Inquiétude du corps médical

Ce relâchement dans le respect des gestes barrières inquiète le monde médical qui en appelle à la prudence. Pour Dr Illa Alhassane, médecin au service médical d’urgence de Niamey, « l’heure n’est pas au relâchement, surtout quand on voit ce qui ce passe dans les autres pays en Europe, Amérique et en Asie ».

Avec la rentrée scolaire et les campagnes électorales qui vont bientôt démarrer « il faut à tout prix éviter le retour du Covid-19 en imposant le port du masque, le respect de la distanciation sociale, le lavage des mains au niveau des établissements scolaires et de limiter les regroupements des personnes lors des meetings politiques », conseille le Dr Alhassane.

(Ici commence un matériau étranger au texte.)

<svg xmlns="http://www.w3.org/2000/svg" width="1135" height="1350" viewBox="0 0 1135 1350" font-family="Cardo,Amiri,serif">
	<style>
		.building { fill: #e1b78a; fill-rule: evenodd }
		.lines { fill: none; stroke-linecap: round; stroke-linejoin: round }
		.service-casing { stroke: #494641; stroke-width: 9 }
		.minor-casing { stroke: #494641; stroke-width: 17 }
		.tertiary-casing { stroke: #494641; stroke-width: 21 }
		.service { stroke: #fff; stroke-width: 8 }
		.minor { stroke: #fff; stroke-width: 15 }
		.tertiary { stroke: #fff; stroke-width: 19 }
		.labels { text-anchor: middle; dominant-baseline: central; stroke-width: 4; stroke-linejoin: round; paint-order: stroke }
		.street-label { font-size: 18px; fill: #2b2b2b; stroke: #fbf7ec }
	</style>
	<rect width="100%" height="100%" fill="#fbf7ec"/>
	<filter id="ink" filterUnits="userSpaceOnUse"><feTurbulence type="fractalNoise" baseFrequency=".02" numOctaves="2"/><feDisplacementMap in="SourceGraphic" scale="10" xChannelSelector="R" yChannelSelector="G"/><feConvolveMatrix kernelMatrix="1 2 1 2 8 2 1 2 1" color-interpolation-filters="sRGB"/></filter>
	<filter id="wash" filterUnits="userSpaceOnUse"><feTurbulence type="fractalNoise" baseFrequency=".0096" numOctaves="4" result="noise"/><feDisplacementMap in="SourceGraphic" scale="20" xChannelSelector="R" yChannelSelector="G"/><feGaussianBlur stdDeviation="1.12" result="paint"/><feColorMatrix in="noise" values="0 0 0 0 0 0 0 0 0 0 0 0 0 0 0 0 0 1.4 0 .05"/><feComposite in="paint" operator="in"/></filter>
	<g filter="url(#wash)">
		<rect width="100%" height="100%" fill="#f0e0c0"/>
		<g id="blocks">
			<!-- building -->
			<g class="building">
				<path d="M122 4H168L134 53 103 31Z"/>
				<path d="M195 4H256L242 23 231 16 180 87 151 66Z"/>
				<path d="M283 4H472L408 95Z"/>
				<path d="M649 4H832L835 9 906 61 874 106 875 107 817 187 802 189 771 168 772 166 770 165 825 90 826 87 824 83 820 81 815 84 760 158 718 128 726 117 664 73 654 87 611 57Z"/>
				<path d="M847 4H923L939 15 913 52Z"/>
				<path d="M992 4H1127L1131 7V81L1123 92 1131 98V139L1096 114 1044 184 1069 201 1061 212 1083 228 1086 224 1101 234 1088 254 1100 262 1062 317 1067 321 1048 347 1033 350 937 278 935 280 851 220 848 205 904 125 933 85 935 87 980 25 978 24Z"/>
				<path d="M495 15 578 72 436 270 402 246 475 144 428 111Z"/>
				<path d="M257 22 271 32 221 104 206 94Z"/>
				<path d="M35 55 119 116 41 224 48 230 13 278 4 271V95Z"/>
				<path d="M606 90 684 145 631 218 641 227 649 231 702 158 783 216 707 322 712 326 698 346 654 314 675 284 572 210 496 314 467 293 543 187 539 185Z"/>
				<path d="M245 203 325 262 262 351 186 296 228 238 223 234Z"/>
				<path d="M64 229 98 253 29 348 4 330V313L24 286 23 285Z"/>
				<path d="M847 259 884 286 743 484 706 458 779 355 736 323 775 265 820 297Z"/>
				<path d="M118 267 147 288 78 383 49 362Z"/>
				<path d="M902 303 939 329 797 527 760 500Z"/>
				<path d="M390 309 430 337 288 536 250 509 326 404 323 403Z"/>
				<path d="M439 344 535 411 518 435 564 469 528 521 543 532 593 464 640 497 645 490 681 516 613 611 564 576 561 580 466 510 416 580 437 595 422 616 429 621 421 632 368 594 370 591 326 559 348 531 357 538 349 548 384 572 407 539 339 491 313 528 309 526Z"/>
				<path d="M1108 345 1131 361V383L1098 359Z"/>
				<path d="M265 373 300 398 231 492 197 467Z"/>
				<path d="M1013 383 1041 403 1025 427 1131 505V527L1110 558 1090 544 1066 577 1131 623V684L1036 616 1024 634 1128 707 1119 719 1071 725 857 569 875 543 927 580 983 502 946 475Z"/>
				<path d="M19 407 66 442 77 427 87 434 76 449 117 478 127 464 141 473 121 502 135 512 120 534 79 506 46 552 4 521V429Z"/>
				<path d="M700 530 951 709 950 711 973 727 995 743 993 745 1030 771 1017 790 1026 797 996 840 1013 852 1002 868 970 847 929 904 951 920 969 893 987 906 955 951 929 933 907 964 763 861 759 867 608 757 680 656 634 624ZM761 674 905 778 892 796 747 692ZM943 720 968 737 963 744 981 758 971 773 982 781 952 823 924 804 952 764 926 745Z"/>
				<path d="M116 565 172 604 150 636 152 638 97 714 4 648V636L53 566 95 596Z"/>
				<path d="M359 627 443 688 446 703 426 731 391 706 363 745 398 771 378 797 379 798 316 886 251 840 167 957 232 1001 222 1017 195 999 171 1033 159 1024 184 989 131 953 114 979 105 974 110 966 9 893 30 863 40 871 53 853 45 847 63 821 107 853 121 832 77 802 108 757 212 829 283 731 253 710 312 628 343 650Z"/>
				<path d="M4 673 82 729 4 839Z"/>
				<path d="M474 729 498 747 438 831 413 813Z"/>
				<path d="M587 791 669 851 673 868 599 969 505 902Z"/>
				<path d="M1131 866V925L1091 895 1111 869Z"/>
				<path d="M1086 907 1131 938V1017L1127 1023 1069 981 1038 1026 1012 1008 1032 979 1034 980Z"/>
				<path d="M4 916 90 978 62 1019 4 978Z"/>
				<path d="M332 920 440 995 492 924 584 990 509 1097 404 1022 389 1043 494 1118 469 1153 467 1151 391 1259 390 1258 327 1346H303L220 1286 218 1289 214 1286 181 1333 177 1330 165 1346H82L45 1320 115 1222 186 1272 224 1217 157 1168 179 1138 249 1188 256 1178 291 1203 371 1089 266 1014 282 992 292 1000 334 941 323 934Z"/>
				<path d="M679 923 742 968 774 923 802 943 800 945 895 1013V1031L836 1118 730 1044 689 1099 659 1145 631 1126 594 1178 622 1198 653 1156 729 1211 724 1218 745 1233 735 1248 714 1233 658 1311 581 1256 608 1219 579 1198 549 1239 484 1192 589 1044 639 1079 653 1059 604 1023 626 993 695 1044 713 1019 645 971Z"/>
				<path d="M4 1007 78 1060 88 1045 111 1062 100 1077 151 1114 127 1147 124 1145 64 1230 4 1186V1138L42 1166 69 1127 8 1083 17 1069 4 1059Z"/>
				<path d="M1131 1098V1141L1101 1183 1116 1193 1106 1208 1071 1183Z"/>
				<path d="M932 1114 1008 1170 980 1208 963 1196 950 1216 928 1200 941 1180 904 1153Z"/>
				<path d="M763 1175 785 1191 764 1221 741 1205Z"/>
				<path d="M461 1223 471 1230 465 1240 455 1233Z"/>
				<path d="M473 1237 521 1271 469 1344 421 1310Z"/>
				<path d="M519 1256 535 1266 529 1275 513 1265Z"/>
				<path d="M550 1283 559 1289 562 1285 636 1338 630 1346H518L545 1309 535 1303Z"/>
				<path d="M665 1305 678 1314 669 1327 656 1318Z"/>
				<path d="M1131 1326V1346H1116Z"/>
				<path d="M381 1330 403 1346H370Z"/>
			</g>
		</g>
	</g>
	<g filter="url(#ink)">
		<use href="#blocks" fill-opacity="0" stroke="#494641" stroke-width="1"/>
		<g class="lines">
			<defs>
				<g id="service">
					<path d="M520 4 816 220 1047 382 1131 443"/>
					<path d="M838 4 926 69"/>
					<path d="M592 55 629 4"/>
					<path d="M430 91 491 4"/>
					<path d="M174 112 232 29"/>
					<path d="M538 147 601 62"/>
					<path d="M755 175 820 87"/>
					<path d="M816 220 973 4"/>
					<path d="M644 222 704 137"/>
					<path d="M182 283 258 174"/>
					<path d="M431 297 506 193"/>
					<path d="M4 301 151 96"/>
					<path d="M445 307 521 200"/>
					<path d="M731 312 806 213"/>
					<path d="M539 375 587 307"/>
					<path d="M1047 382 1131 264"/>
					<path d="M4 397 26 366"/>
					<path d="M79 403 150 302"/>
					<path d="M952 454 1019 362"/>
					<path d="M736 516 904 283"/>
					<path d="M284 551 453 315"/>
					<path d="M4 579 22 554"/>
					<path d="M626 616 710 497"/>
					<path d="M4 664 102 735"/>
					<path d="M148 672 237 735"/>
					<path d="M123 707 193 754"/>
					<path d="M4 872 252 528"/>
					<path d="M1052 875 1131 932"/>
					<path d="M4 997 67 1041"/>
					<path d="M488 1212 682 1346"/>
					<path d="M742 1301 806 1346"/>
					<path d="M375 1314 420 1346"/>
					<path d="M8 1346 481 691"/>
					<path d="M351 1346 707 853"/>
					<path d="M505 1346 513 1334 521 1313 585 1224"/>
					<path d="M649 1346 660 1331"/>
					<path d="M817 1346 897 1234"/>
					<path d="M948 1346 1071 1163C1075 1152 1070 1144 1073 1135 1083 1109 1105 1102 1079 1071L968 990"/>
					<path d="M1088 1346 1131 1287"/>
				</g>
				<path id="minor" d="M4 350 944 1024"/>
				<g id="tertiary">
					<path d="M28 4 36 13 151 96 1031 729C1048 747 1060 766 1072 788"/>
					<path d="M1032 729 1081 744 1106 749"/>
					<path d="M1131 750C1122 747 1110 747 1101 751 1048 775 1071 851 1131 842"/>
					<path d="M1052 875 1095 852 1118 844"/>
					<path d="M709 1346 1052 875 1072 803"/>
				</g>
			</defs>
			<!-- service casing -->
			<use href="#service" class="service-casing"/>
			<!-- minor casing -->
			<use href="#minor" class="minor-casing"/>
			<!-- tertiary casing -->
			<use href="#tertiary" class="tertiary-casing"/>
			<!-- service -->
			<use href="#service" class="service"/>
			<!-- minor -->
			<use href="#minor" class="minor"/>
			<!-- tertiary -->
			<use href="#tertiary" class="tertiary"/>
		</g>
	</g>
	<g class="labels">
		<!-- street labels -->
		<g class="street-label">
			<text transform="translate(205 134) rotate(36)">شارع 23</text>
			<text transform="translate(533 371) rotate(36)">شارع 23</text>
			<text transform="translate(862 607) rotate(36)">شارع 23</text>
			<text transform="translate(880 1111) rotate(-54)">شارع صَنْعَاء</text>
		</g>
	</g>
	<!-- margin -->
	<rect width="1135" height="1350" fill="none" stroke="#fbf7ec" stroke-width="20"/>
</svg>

Dans le même sillage, le docteur Moustapha Adamou, Directeur de la riposte aux épidémies alerte : « la mesure interdisant les regroupements lors des cérémonies n’est pas encore levée. Les populations doivent rester vigilantes ». Le Dr Sani Ousmane Responsable du Centre de recherche médicale et sanitaire ajoute que « l’accent doit être mis sur les conditions d’hygiène qui, au-delà du Covid-19, permettent  d’agir sur les maladies diarrhéiques et certaines allergies ».